The culture of writing, unchanged since ancient times

"Gyokurindo," which was established over 200 years ago, deals in authentic traditional writing goods such as brushes, ink, ink stones, and traditional paper in order to pass on the Japanese art of calligraphy.

In 1804 during Edo period、Sensuke Fujio established it as a brush making/selling business in Osaka/Sakai prefecture.At the start of the Meiji era, it was moved to Namba town (present day Chuo-ward) in Osaka city, Sakai prefecture, and inherited by Sensuke Gyoku-Housai Fujio, of the second generation. In 1892、He was a judge at the second national brush exhibition hosted in Nara, and at the fourth domestic industrial fair, a medal of merit was awarded to his goods. Another medal of merit was awarded for the goods of Zennosuke Gyoku-Sensai Fujio (the fourth generation) at the fifth domestic industrial fair in 1903.


Genuine, beautiful calligraphy goods that last a lifetime

There are many places in Japan that abide by traditional manufacturing methods, and tools made for calligraphy are no exception.
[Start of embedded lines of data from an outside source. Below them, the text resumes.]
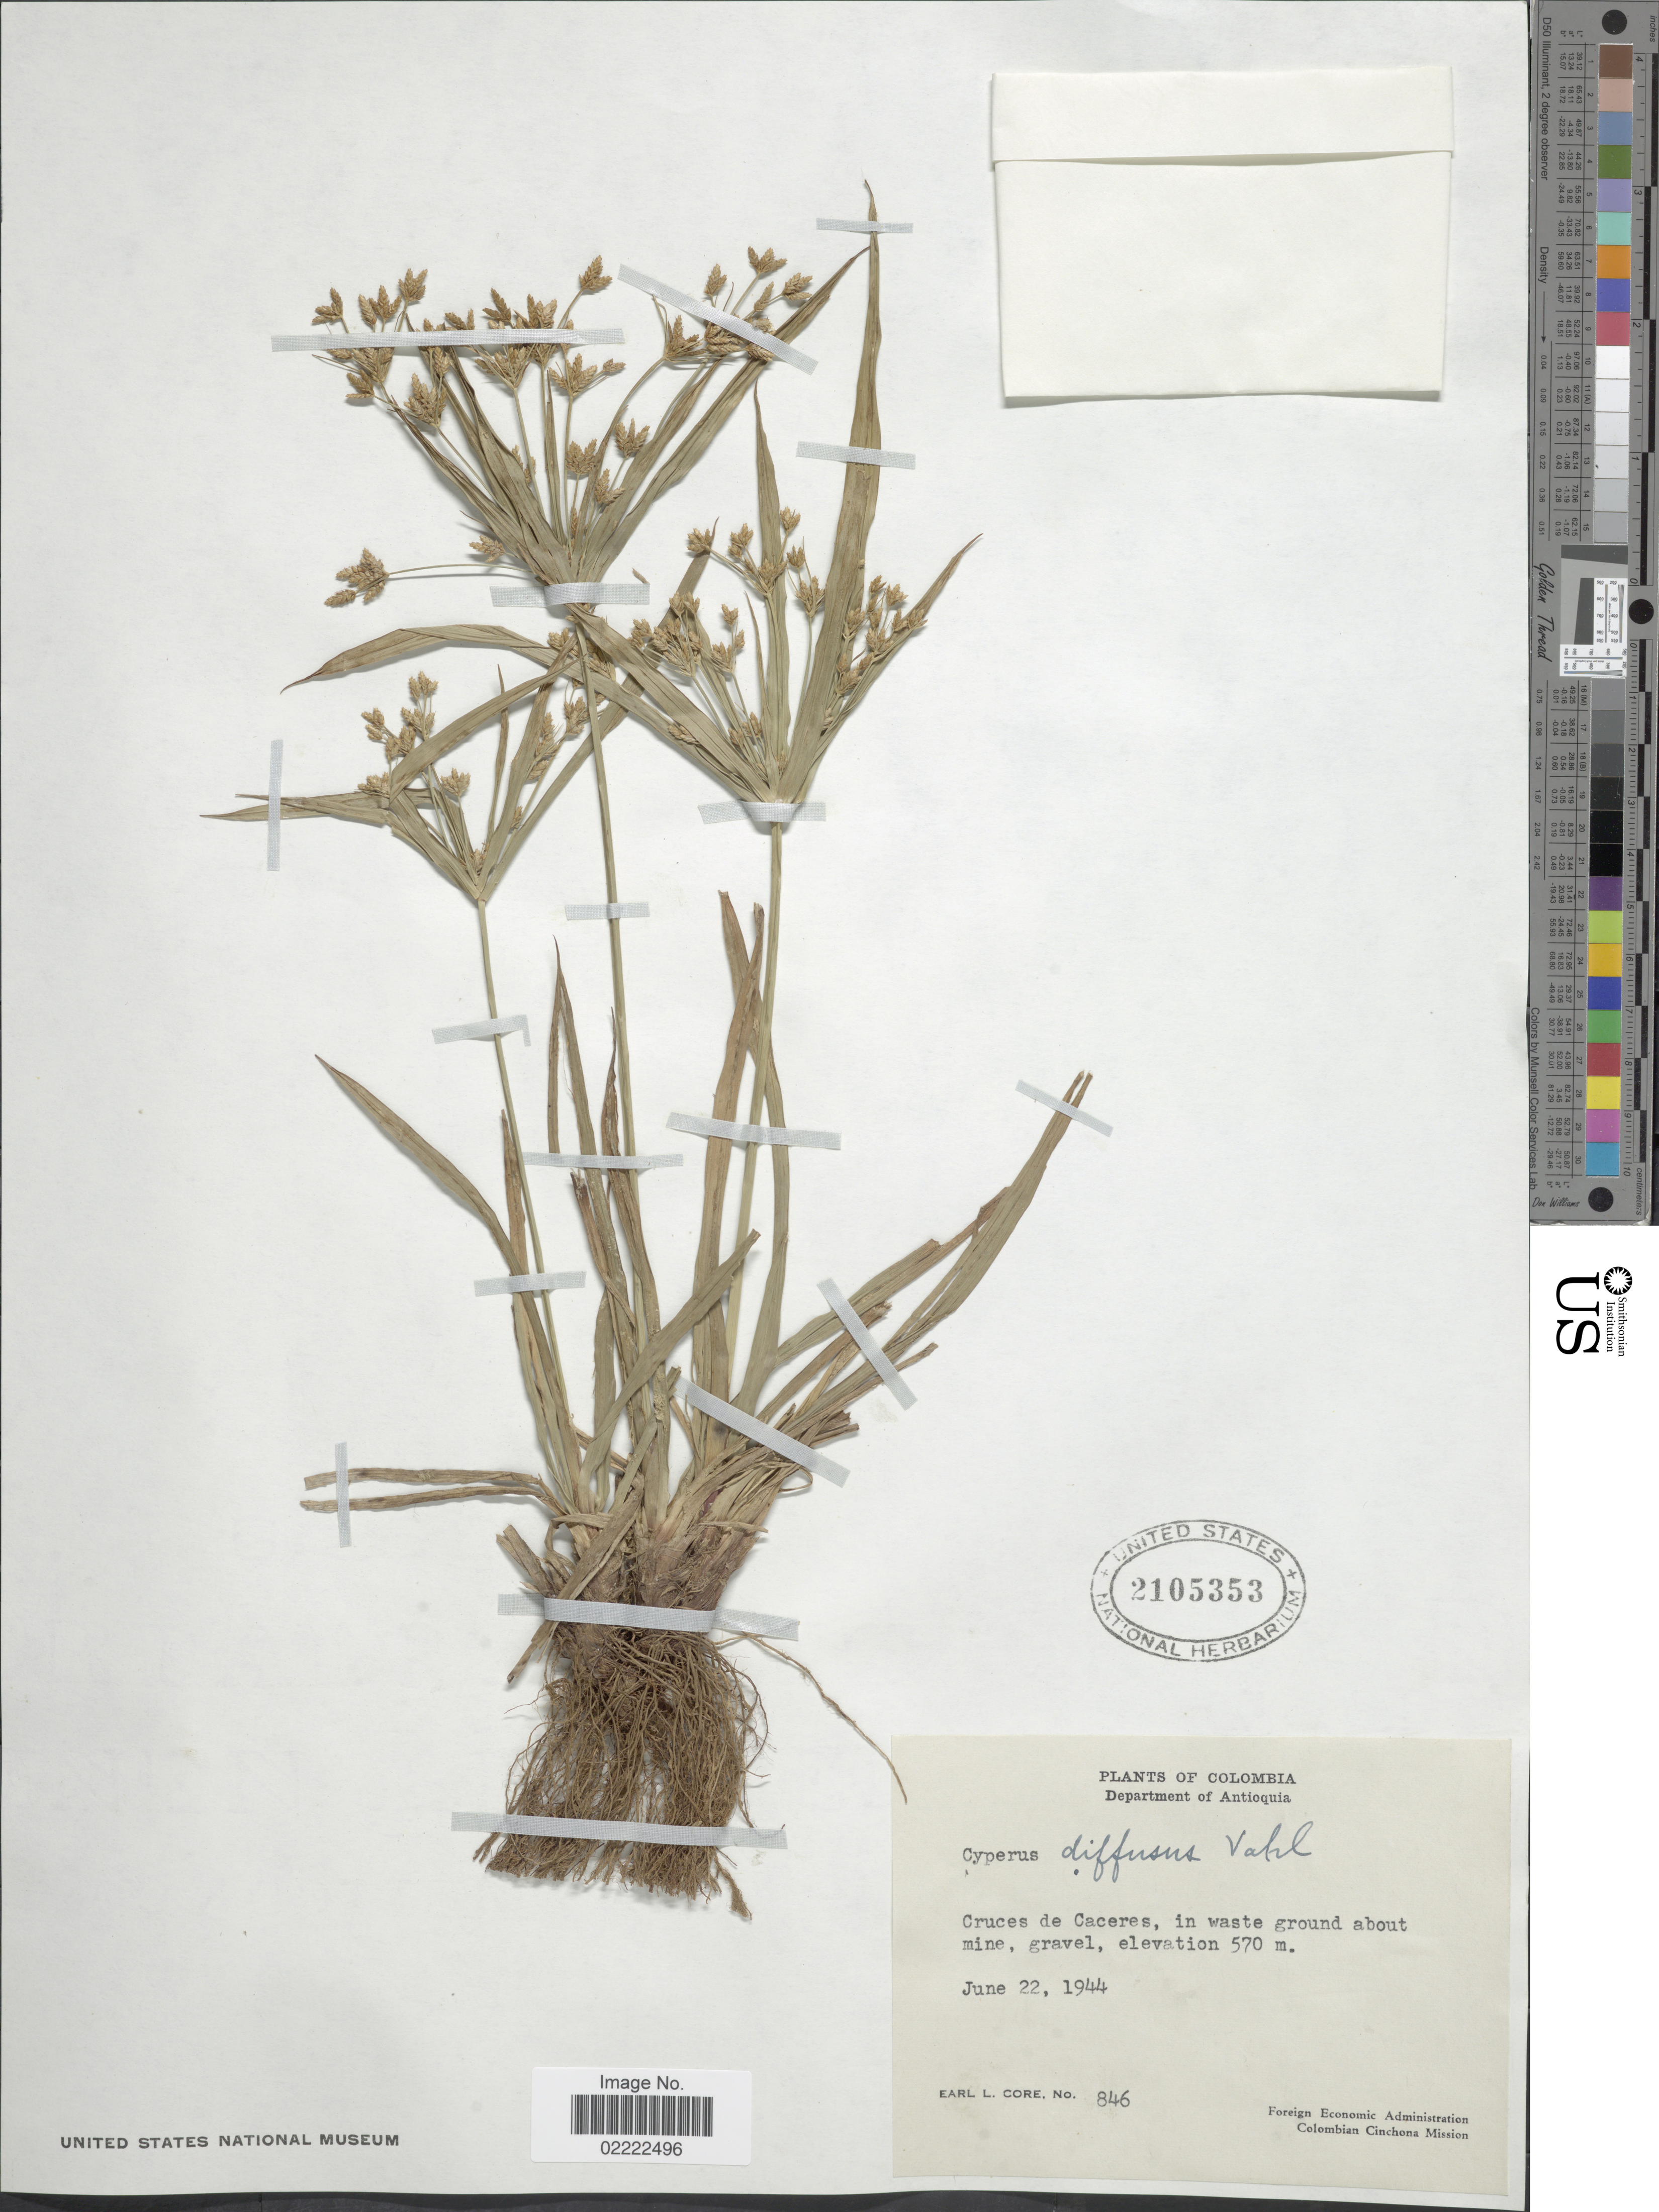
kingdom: Plantae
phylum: Tracheophyta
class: Liliopsida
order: Poales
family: Cyperaceae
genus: Cyperus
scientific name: Cyperus laxus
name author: Lam.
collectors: E. L. Core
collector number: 846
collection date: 1944-06-22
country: Colombia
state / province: Antioquia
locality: Cruces de Caceres, in waste ground about mine, gravel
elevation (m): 570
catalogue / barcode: US 2105353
Easy-to-use, high quality, beautiful and incredible calligraphy goods from all over Japan are all collected into this one place.


Founder, Sensuke Fujio

Founder, Sensuke Fujio

The business started when the founder, Sensuke Fujio, began as a brush maker under the brand "Takasago-ya Senseuke/Fujio Gyokurindo." Afterwards, as the Bunka era (1804-1818) began, he moved to Osaka and set up a business.

When you think of brush makers, the famous Toyohashi and Kumano come to mind. However, from the middle to the end of the Edo period (1603-1868), brush making was conducted in Osaka on a large scale. At this time, with a focus on literary people such as Heihachio Oshio, Sanyo Rai and the like, the culture of the intellectual class developed among the townspeople. Brush making in Osaka was not fostered by the imperial court or samurai society, but by the free culture of the townsfolk.

Sensuke of the second generation worked as the shopkeeper from the Ansei era (1854-1860) until the middle of the Meiji era (1868-1912).

At the time, the whole manufacturing process was carried out in his garden. Those stationery goods still remain to this day. The brush handles were straightened above the kanteki (an earthen charcoal brazier, in the Osaka dialect of Edo period) using a handle form. The measuring blocks used in cutting the shafts of the brushes. The combs and trays used to remove detritus from the brush hair, and more. Shintarou (the third generation), Zennosuke (the fourth generation), and Takeaki (the fifth generation) all carried on the art of brush making, but afterwards the business shifted to deal only in retail and wholesale.